Mgr Jean-Charles Dufour, Aumônier des Servantes de Jésus-Marie
HOMÉLIE : 18 novembre 2024 – Dédicace des basiliques saint Pierre et saint Paul
Matthieu 14, 22-33
La liturgie aujourd’hui rappelle les deux apôtres qui ont fondé l’Église et les deux basiliques érigées en leur honneur. Ce n’est pas des bâtisses qu’on célèbre mais ce qu’elle signifie
Il est donc humain saint Pierre.
On voit qu’il doute dans l’évangile, « Seigneur, si c’est bien toi… » Il est pris de peur lui aussi croyant voir un fantôme.
Il est donc humain, saint Pierre, quand il cherche à protéger Jésus contre ce qui l’attend en disant : « cela ne t’arrivera pas ».
Qu’il se montre donc humain, saint Pierre, quand au jardin des Oliviers, il veut protéger sa propre vie en affirmant « Je ne connais pas cet homme. »

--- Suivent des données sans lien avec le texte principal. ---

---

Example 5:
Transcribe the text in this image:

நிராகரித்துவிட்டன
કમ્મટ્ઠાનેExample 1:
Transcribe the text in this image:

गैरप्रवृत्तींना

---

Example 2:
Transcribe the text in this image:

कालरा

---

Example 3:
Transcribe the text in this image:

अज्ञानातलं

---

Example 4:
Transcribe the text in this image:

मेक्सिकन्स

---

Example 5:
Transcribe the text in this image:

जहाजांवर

Qu’il est donc humain, saint Pierre quand Jésus lui demande : « Pierre, m’aimes-tu plus que ceux-ci? »
On peut dire la même chose de saint Paul.

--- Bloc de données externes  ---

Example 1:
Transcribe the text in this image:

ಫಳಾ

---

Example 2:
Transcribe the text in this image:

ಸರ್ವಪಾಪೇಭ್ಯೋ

Qu’un juif comme lui qui a fréquenté les meilleures écoles ait voulu défendre l’intégrité de la loi juive, c’est très humain.
Qu’il est donc humain ce Paul qui présente ces lettres de créance pour exterminer les chrétiens parce qu’il veut défendre la religion juive.
Qu’il est donc humain, saint Paul qui se considère comme le plus petit des apôtres, et qui pourtant a souffert toutes sortes de tribulations : une écharde dans sa chair, les fatigues, l’épuisement de nombreux voyages, le risque de voyager en bateau, qui a souffert de la faim.
Pourtant, c’est à lui que Jésus a dit : « ma grâce te suffit »; et il lui a confié son projet d’éveiller les nations païennes à un autre Dieu que leurs dieux.
Deux géants de la foi, mais très humains. Deux personnalités très fortes mais aux pieds d’argile.
Ce que j’ai dit de Pierre et de Paul, on peut le redire de l’Église.
Quelle est donc humaine notre Église qui a caché pendant longtemps les défauts de ses prêtres.
Qu’elle est donc humaine notre Église qui, au long des siècles, a recherché le pouvoir, la puissance et la gloire, la première place.
Quelle est donc humaine notre Église, qui comme les apôtres dans la barque, a peur de la tempête.
C’est pourtant à elle que Jésus a confié la clé de sa maison en lui affirmant que rien ne prévaudra contre elle.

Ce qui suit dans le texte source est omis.